Tomamos el pulso

El sector del lujo blinda sus intereses ante la independencia de Cataluña

Martes de huelga en las calles de Barcelona / Gtres
Martes de huelga en las calles de Barcelona / Gtres

Cataluña vivió este domingo una jornada de máxima tensión. La celebración del referéndum convocado de forma unilateral por el Govern de la Generalitat, suspendido por el Tribunal Constitucional, ha dejado un reguero de 893 heridos marcando un antes y un después en un escenario plagado de interrogantes. El portavoz del Govern, Jordi Turull, ha señalado que se han contabilizado 2.262.424 votos, sobre un censo de 5,343.358 personas (el 42%), con una abstención que alcanzaría el 58% del total y sería mayoritaria.
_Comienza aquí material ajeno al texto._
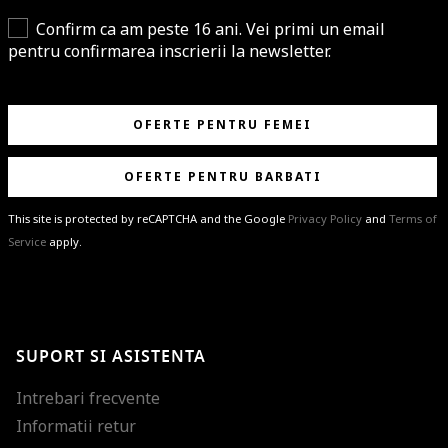
Confirm ca am peste 16 ani. Vei primi un email
pentru confirmarea inscrierii la newsletter.
OFERTE PENTRU FEMEI
OFERTE PENTRU BARBATI
This site is protected by reCAPTCHA and the Google
Privacy Policy
and
Terms of
Service
apply.
BRAVO!
Te-ai abonat cu succes la newsletter folosind adresa de e-mail
%email%
.
Ti-am pregatit noutati despre brandurile noastre, selectii exclusive si
SUPORT SI ASISTENTA
ultimele tendinte in moda!
Intrebari frecvente
Informatii retur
Con estas cifras y la ‘victoria’ del sí, el president Carles Puigdemont ha anunciado que iniciará los trámites para proclamar la independencia. La primera reacción del pueblo catalán, en protesta por la actuación policial durante el referéndum, ha sido la convocatoria el pasado martes de una huelga general, que ha provocado que la inmensa mayoría de establecimientos hayan echado el cierre.

Como era de esperar, tras la celebración de la huelga, ya han surgido los primeros movimientos empresariales. La biotecnológica Oyzon ha anunciado el traslado de su sede desde Cornellà de Llobregat (Barcelona) hasta Madrid. Una de las 7.956 empresas que han desplazado su cuna social de esta autonomía a otras comunidades entre enero de 2008 y agosto de este año, según datos del Registro Mercantil recopilados por la consultora Axesor. Un tiempo en el que también ha crecido el número de peticiones de informes que analicen qué pasaría en caso de independencia por parte de inversionistas extranjeros, quienes se muestran precavidos ante la situación, según recogía recientemente El País.

El sector del lujo blinda sus intereses ante la independencia de Cataluña

¿Qué pasará con el sector del lujo y la moda?

Las firmas comienzan a reaccionar. Todo son interrogantes sobre cómo afectaría este nuevo escenario al sector de la moda, el lujo y las tendencias establecido actualmente en territorio catalán. En este sentido, uno de los primeros en alzar la voz fue Pronovias, la prestigiosa firma nupcial catalana. Alberto Palatchi, director de la marca, abordó la cuestión independentista en abril del año pasado a través de un comunicado en el que advertía que la situación de Pronovias será “dificilmente viable” fuera de la Unión Europea.

En esta misma línea, aunque sin comunicado oficial, Balenciaga se ‘pronunció’ durante su desfile en la Semana de la Moda de París a través de la iconografía de sus prendas. El director creativo de la marca española, Demna Gvasalia, aprovechó la ocasión para apelar a la unión de Europa de la forma más provocativa, con la exhibición de dos banderas que acapararon todo el protagonismo: la de España y Reino Unido.

Sin embargo, excepto casos muy puntales, la industria guarda silencio ante la posible independencia de Cataluña, mientras moda y lujo conviven en el Paseo de Gràcia de Barcelona, una de las millas de oro nacionales. Louis Vuitton, Cartier, Prada, Dolce & Gabbana, Chanel, Tiffany’s & Co, Valentino y Longchamp son solo algunas de las firmas deluxe que podemos encontrar en esta avenida comercial y turística que conecta con la Plaza de Cataluña, al este, y con la Calle Mayor de Gracia, al oeste. Numerosas firmas de lujo que podrían ver peligrar la rentabilidad de sus establecimientos ante la posible formación de un nuevo Estado independiente.

huelga catauña

En LOOK llevamos días tomando el pulso al sector, intentando averiguar los posibles movimientos de las grandes firmas con respecto a la situación actual y un futuro plagado de incertidumbre. Como hiciera Tous, que ha rechazado públicamente hablar del asunto, la agencia de comunicación que lleva Tiffanys & CO en España mantiene que, por política de empresa no pueden hacer declaraciones al respecto y el DIRCOM de Cartier, Juan Carlos Martínez, se aleja del conflicto lamentando no poder comentar nada al respecto.

Otras de las firmas con presencia en Paseo de Gràcia, como Longchamp, Louis Vuitton o Dolce & Gabbana, remiten a la sede internacional para este tipo de cuestiones, quedando la posibilidad de hablar con algún responsable reducida a imposible y perdida entre trámites, mails y pasillos de oficina.

El escenario plantea muchos interrogantes y, de momento, la industria del lujo y la moda cierra filas y coge distancia frente a la cuestión política. Solo las empresas que se han visto azotadas por las redes sociales y se han colocado en el punto de mira del boicot se han pronunciado a través de comunicados oficiales, como el caso de la deportiva Munich o Codurníu, quienes se han desvinculado abiertamente del ‘procés’.